To access the methods, software, and R package, please visit the Long Research Group website.
Statistical Methods for Phenotype Estimation and Analysis Using Electronic Health Records [Methods Study], 2016-2021 (ICPSR 39724)
Researchers can use data from electronic health records, or EHRs, in studies that compare two or more treatments. In these studies, researchers need to identify all patients with the same phenotype. Phenotypes are a person's known traits, like height and weight, or known health problems, like diabetes. However, in EHR data, some data on patient traits or health problems may be missing for some patients.
Missing data in EHRs make it hard to correctly identify all patients with the same phenotype. It's even harder when data are missing due to a patient's health status. For example, patients with uncontrolled diabetes may need more lab tests than patients with controlled diabetes. As a result, researchers who are looking at lab tests may not identify patients with controlled diabetes as having diabetes.
In this project, the research team developed and tested a new statistical method that accounts for missing EHR data to estimate patient phenotypes.
To access the methods and software, please visit the bias_correction GitHub repository.

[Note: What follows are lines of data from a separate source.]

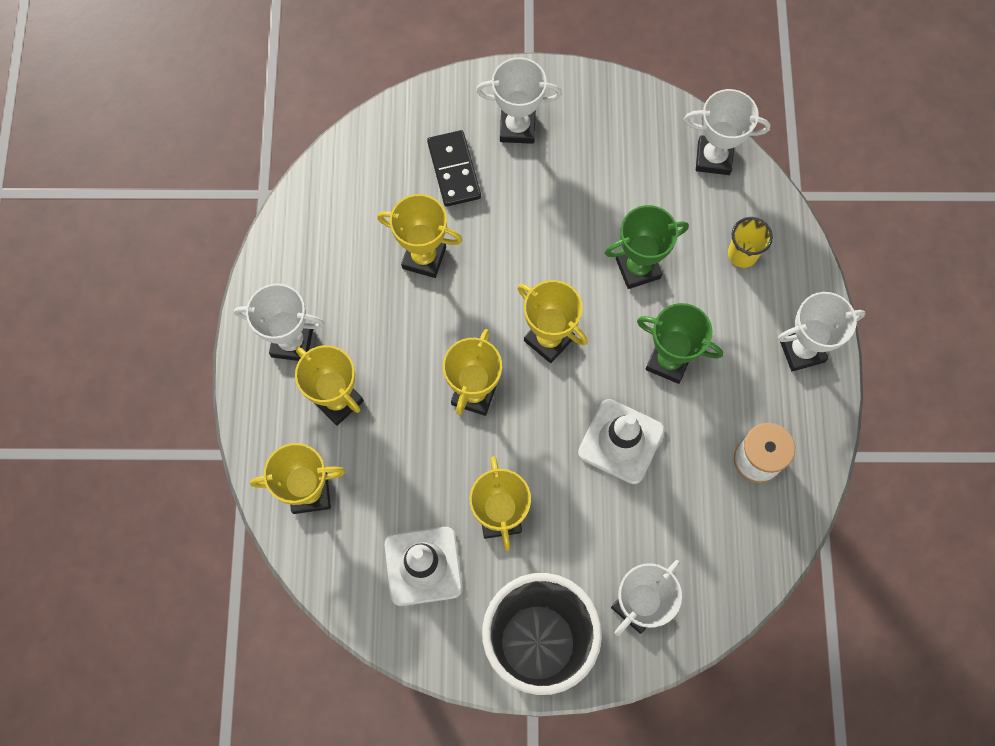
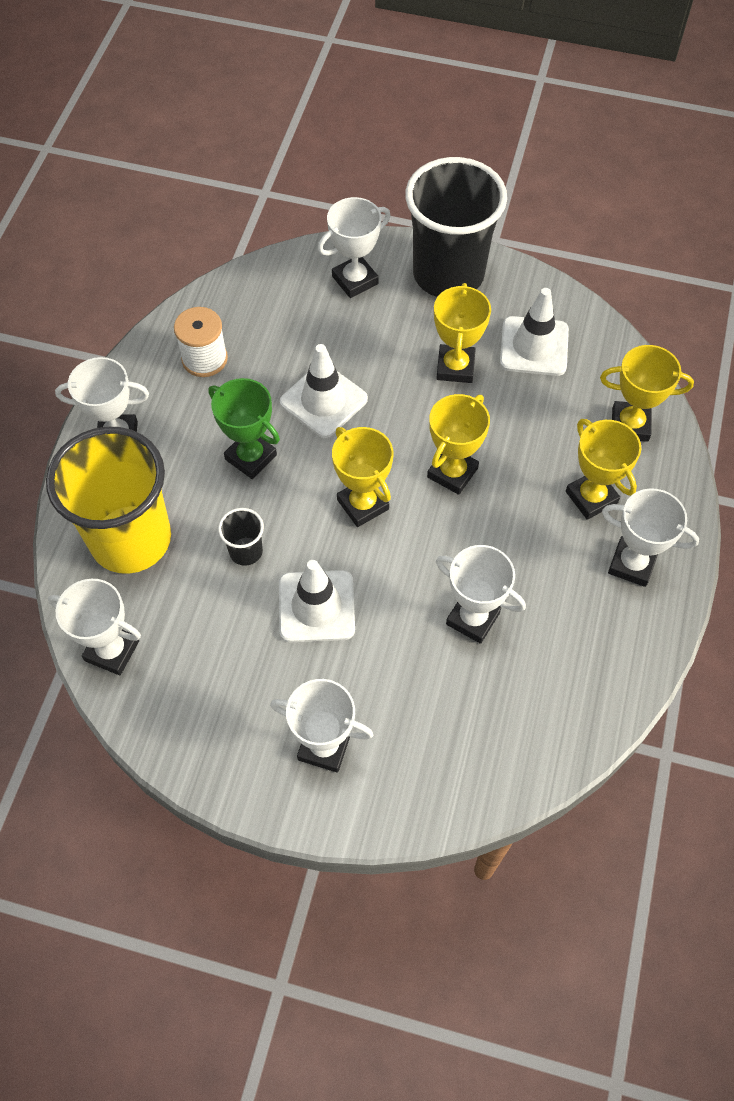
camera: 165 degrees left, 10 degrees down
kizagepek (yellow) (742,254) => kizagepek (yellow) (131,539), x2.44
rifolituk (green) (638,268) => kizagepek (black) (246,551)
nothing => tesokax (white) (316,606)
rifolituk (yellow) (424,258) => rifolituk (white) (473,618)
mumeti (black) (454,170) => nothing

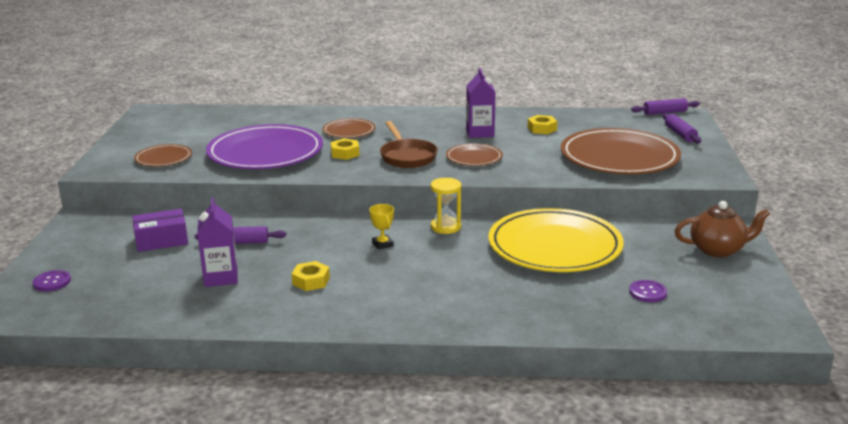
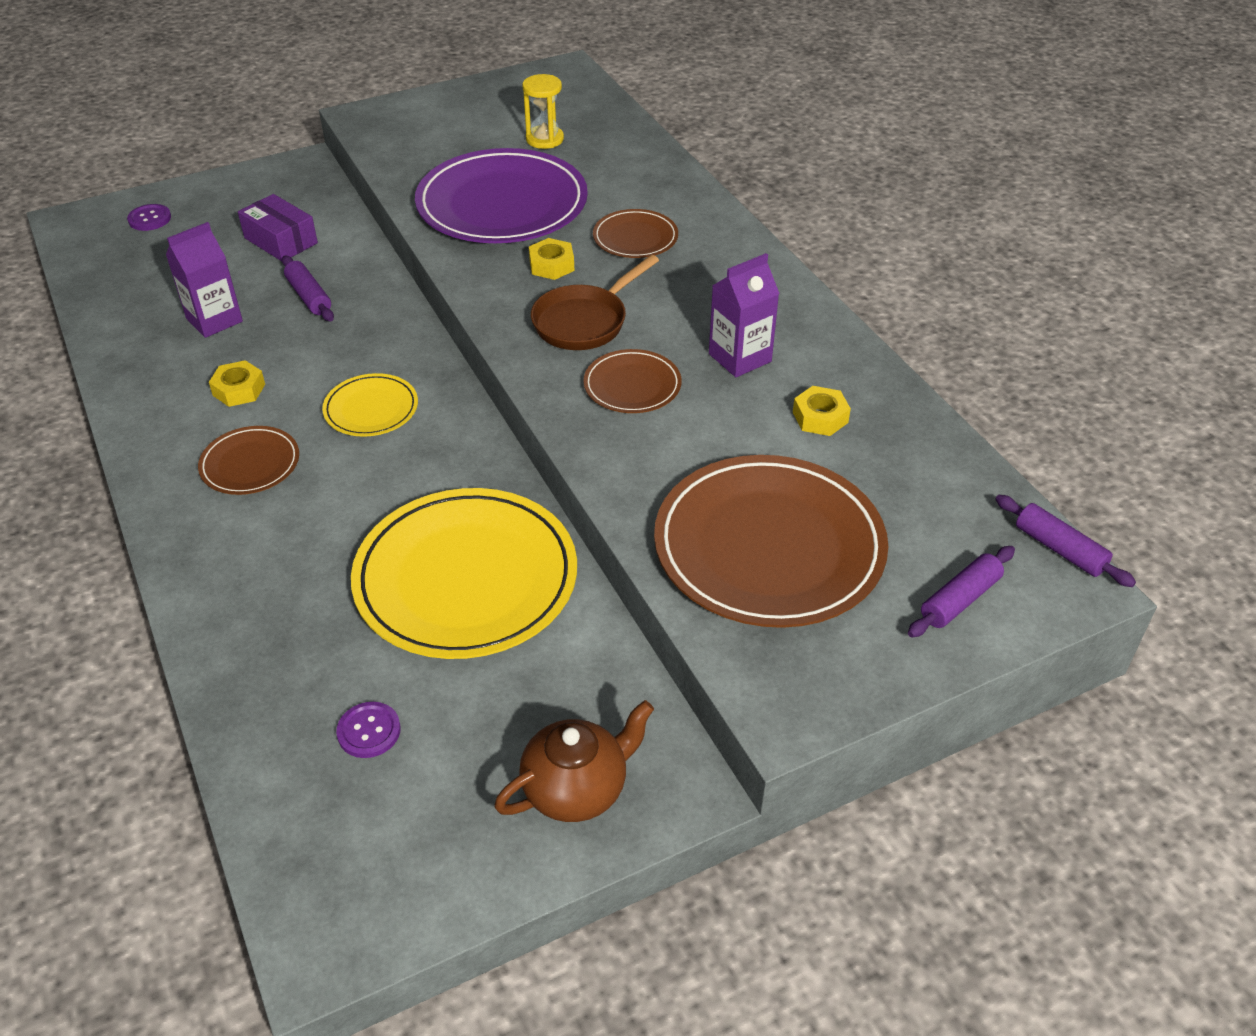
camera: 60 degrees right, 20 degrees up
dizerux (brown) (163,158) => dizerux (brown) (250,464), shifted
rifolituk (yellow) (382,244) => dizerux (yellow) (371,409)
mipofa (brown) (718,250) => mipofa (brown) (576,788), 90 degrees counterclockwise
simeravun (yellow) (446,227) => simeravun (yellow) (544,139), shifted

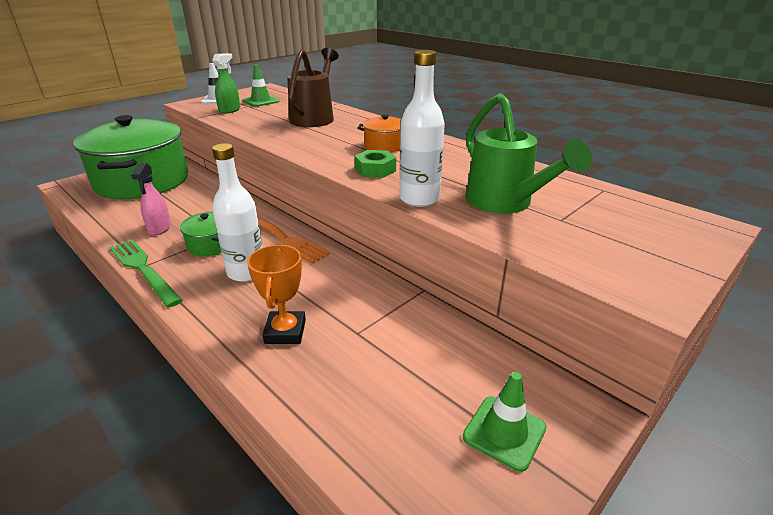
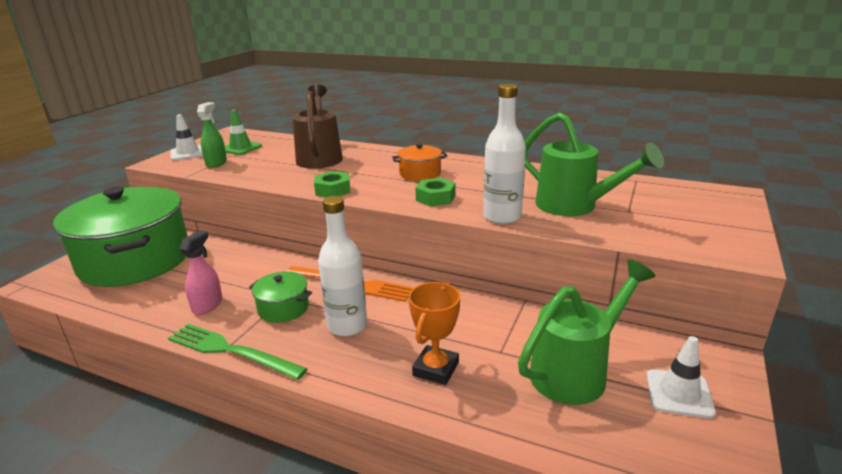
camera: 20 degrees left, 5 degrees down
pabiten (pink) (159,228) => pabiten (pink) (207,305), 135 degrees counterclockwise
nothing => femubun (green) (333,190)
rifolituk (orange) (285,332) => rifolituk (orange) (436,369), 45 degrees clockwise
nothing => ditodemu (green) (576,371)
tesokax (green) (504,432) => tesokax (white) (679,393)

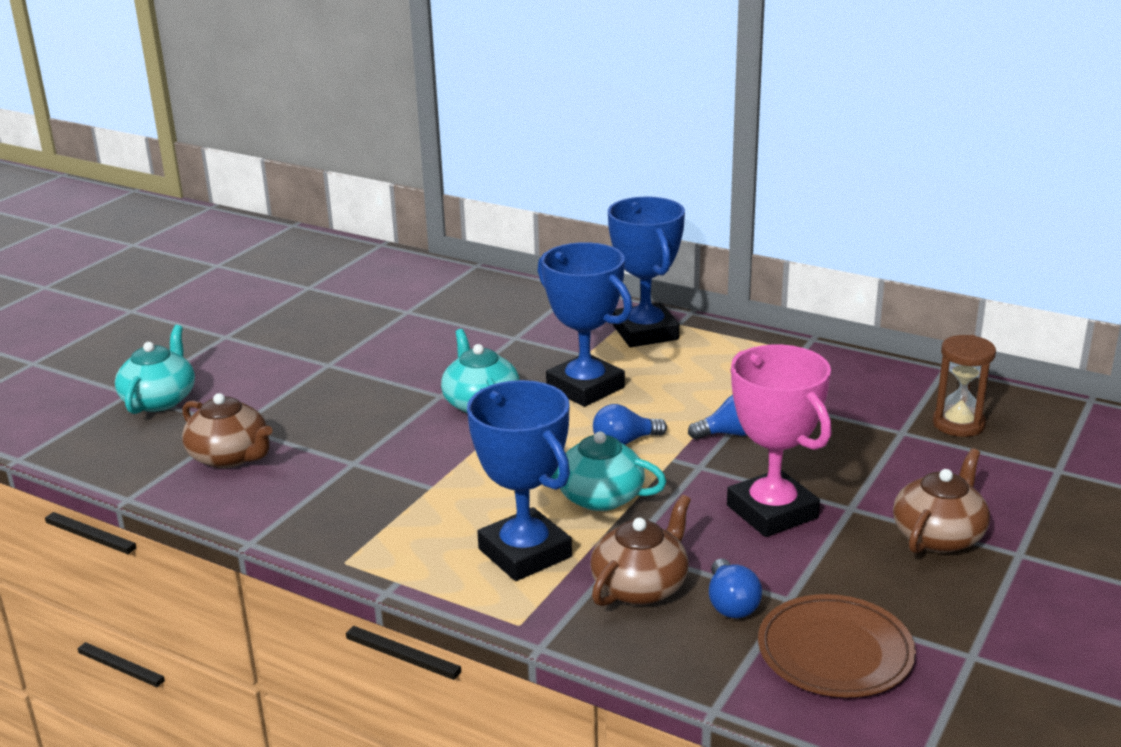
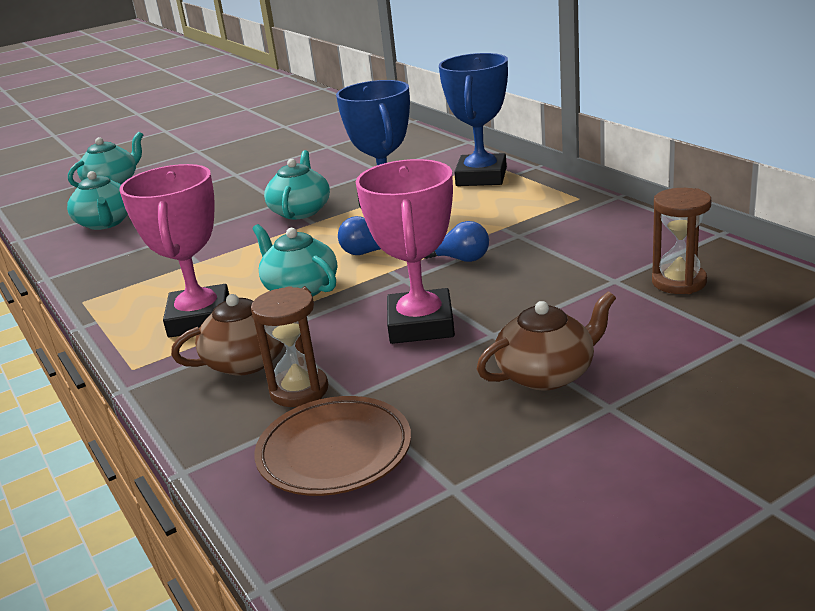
camera: 30 degrees right, 0 degrees up
mipofa (brown) (230,456) => mipofa (turquoise) (105,223)
rifolituk (blue) (525,553) => rifolituk (pink) (200,319)
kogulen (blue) (731,604) => simeravun (brown) (299,390)

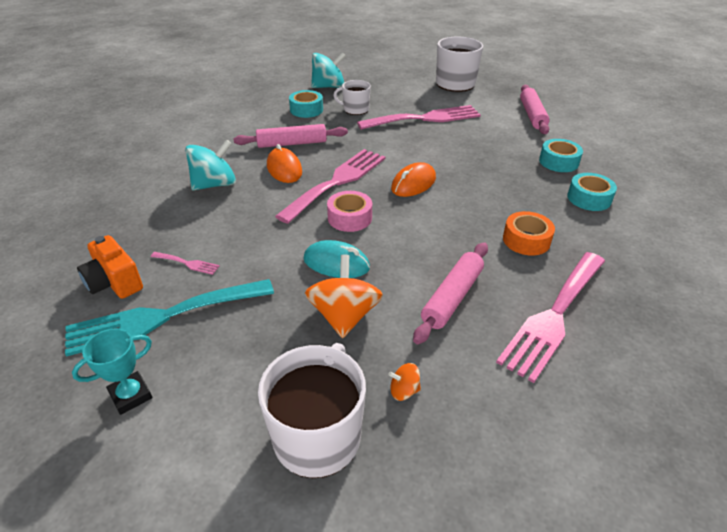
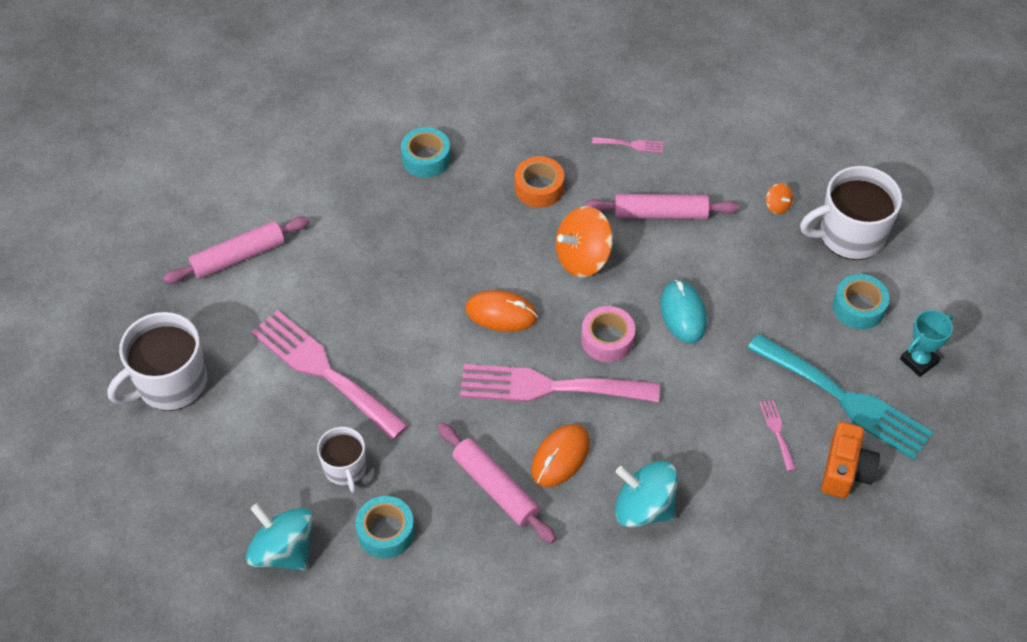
camera: 120 degrees left, 15 degrees up
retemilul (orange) (344,316) => retemilul (orange) (583,258), shifted
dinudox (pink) (554,316) => dinudox (pink) (631,145), x0.40
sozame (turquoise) (558,162) => sozame (turquoise) (858,307), shifted
rifolituk (turquoise) (131,395) => rifolituk (turquoise) (919,361), 60 degrees counterclockwise

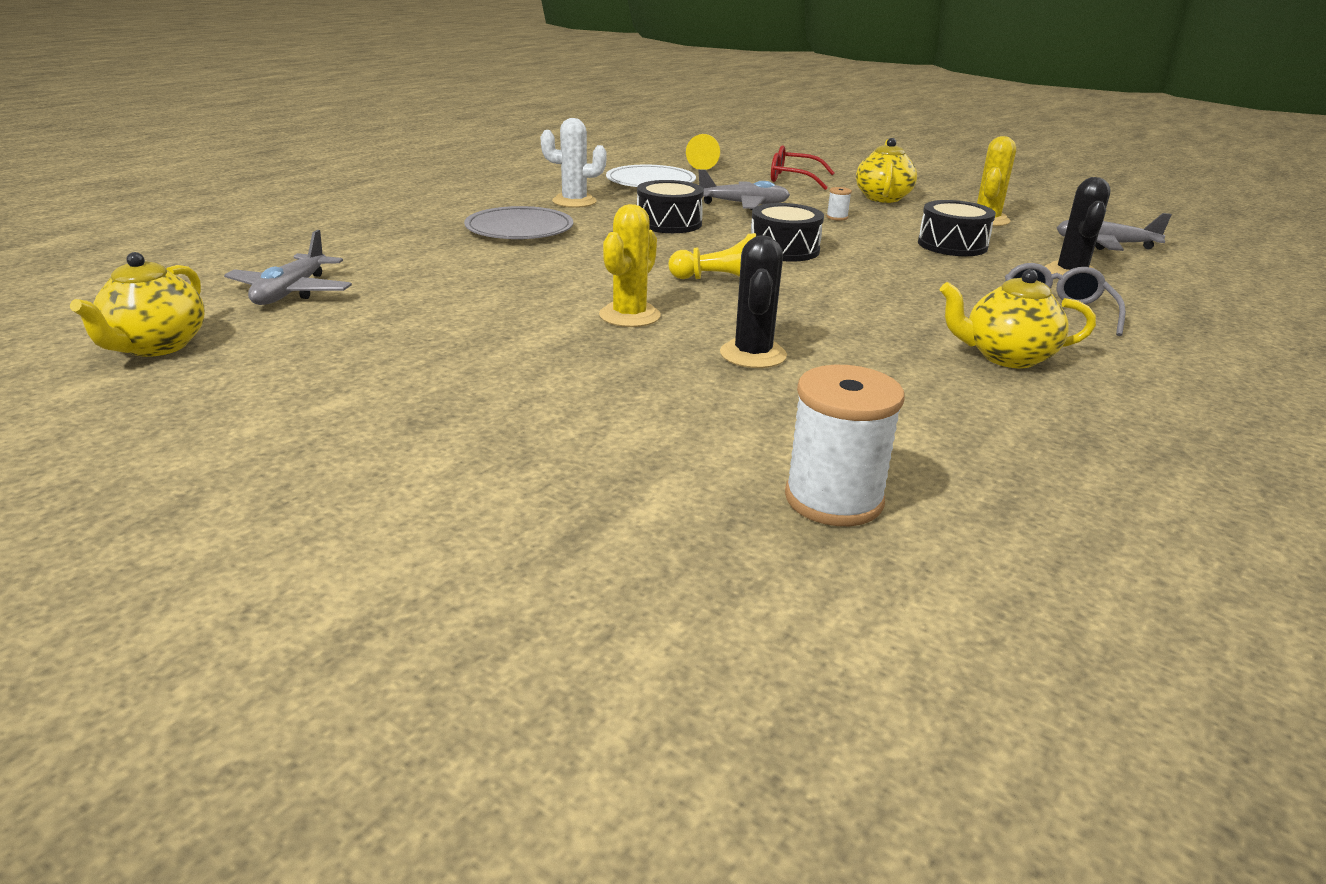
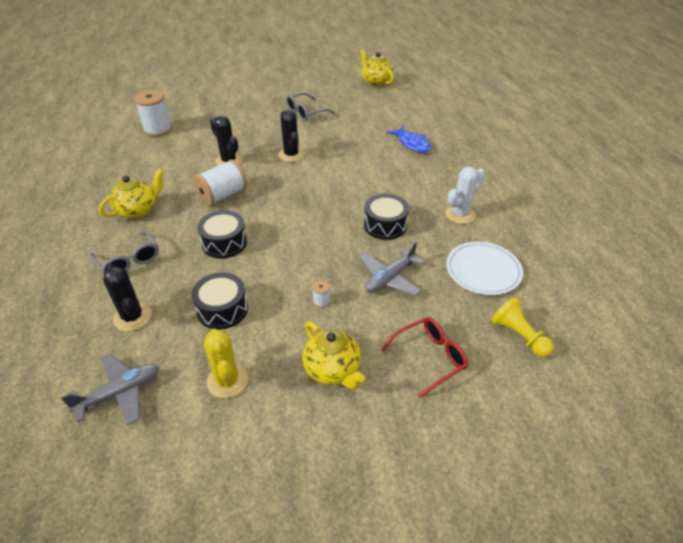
camera: 135 degrees right, 15 degrees up
nothing => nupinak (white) (222,195)
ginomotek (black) (784,249) => ginomotek (black) (224,243), shifted
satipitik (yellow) (629,316) => satipitik (black) (291,155)
nothing => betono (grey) (305,112)
nothing => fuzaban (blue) (412,144)
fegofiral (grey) (291,292) => nothing
dizerux (grey) (519,229) => nothing
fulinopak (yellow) (719,280) => nothing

Unlocking Clinical Text in Electronic Medical Records (EMR) by Query Refinement Using Both Knowledge Bases and Word Embedding [Methods Study], Ohio, 2006-2022 (ICPSR 39734)
Electronic health records, or EHRs, have information about a patient's health such as test results, diagnoses, and treatments. EHRs also have clinical notes that doctors and patients can use to track goals and decisions.
Clinical notes may be useful for research or to help improve care. But it's hard to get information from these notes across large groups of patients. The notes may use different ways to describe the same thing. For example, high blood pressure may be called hypertension. Also, the notes may use abbreviations or have spelling mistakes.
In this project, the research team designed and built a search engine to make EHR notes easier to search and use for patient care and research.
Using Topic Segmentation to Enhance Concept Parsing and Identification of Negations [Methods Study], Massachusetts, 2019-2023 (ICPSR 39740)
Clinical notes in electronic health records, or EHRs, may contain information that can help researchers study and compare treatments. But it takes researchers a lot of time to find information in EHR notes.
Natural language processing, or NLP, methods can help researchers find information in EHR notes. With NLP, computer programs read and identify written language to make it easier to sort and study. But in EHR notes, some sentences may contain more than one topic. Also, EHR notes may discuss a single topic over many sentences. In these cases, current NLP methods don't work well to find complete and accurate information about a specific topic.
In this study, the research team developed and tested new NLP methods to identify topics from EHR notes.
Validating and Generalizing Personalized Treatment Rules by Leveraging Different Data Sources [Methods Study], United States, 2019-2022 (ICPSR 39735)
Researchers can use data on patient traits such as age, health problems, and treatment preferences, to create personalized treatment rules, or PTRs. PTRs provide doctors with guidance on how to treat patients' health problems based on their traits. But PTRs based on a single data source may not apply to all patients. For example, if researchers create a PTR using data from older people with heart failure, it may not apply to younger people with heart failure.
To avoid this problem, researchers can create PTRs by combining data from many sources. PTRs based on many data sources can help guide treatment for patients with different traits.
In this study, the research team created and tested a new method for creating PTRs using data from multiple sources.